Success returns ScanSequencesResultSuccess carrying:

  • sequences: list[Sequence] — the inferred sequences, post-policy. Every Sequence.directory and entry.path keeps the same path shape you supplied (macro-form in, macro-form out).
  • has_entries: bool — true iff at least one Sequence has at least one entry. A scan that ran cleanly but found nothing is success with has_entries=False, not failure — callers that need to fail-fast on empty results check has_entries themselves.
  • directory_had_matching_files: bool — true iff the directory listing produced at least one file whose basename + extension matched the target shape (i.e. the prefilter accepted something).
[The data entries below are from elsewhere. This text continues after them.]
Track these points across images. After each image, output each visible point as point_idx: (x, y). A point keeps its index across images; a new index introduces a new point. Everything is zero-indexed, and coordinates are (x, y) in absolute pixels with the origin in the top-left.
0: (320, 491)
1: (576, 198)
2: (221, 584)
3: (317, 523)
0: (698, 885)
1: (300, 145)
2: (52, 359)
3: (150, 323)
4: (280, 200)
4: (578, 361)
Combined with has_entries, it tells you why a scan came up empty: false means the path is wrong or the basename/extension doesn't match anything; true with has_entries=False means the files are there but the padding doesn't line up or the active subset clipped them all out.
  • discovered_first: int | None / discovered_last: int | None — the on-disk range of inferred numbers before subset clipping is applied. Populated whenever fileseq inferred at least one number from the directory; None if the listing yielded no padding-matching numbers. Lets the caller diagnose subset-clip cases without guessing — e.g. "asked for 90..100 but disk has 1..7" comes straight from these fields.

These three diagnostic fields let consumers distinguish wrong-path / wrong-padding / wrong-range cases without inspecting result_details strings. Per-Sequence discovered_first/discovered_last (on each Sequence object) are still the right read when you have at least one sequence; the top-level fields are specifically for the empty-result diagnostic.

Failure returns ScanSequencesResultFailure whose failure_reason is either a SequenceScanFailureReason (INVALID_TEMPLATE, INVALID_BOUNDS, ABORTED_AT_GAP) or an OS-layer FileIOFailureReason. Failures are reserved for cases where the scan couldn't proceed:

  • INVALID_TEMPLATE — the path string couldn't be parsed (bad macro syntax, multi-token pattern, missing filename component, unresolvable macro variables, etc.). Also surfaces when the path has zero sequence tokens and no_token_behavior is REJECT.
  • INVALID_BOUNDSstart_number < 0 or end_number < start_number.
  • ABORTED_AT_GAP — the ABORT policy hit at least one gap inside the active range. The failure populates missing_item_numbers: list[int] with every offending integer key, sorted ascending — UI consumers can show the artist all the missing slots in one pass instead of fixing them one re-run at a time.
  • A FileIOFailureReason value — the inner directory listing failed (directory not found, permission denied, etc.). These surface via FileIOFailureReason, not folded into empty success.

Node-level: fail_on_empty_result

The standard library's ScanSequenceNode and ScanSplitSequenceNode both expose a top-level fail_on_empty_result: bool = True parameter. When true (the default), an empty scan result routes the node through its Failure control-flow edge with a diagnostic-aware status message built from the fields above. When false, the node succeeds with empty outputs and a status noting the opt-out — for workflows that legitimately tolerate empty scans (e.g. a sweep that may find nothing).

Node-level: When there's no sequence marker

Both Scan nodes also expose the NoTokenBehavior choice as a friendly dropdown labelled When there's no sequence marker (e.g., ###), inside the collapsed Advanced Sequence Control group. The three options map onto the engine enum:

Dropdown label Engine value
Treat as a single file (default) SINGLE_FILE
Treat as part of a sequence EXPLORE_SEQUENCE
Fail unless a token is present REJECT

The same dropdown also drives the relative-bounds discovery probe inside the node (when Start at / End at is set to Relative …), so a literal-file path doesn't get explored just because the node is sniffing for offsets.

Library and node code should never import the underlying scanner directly — the request bus is the only public path.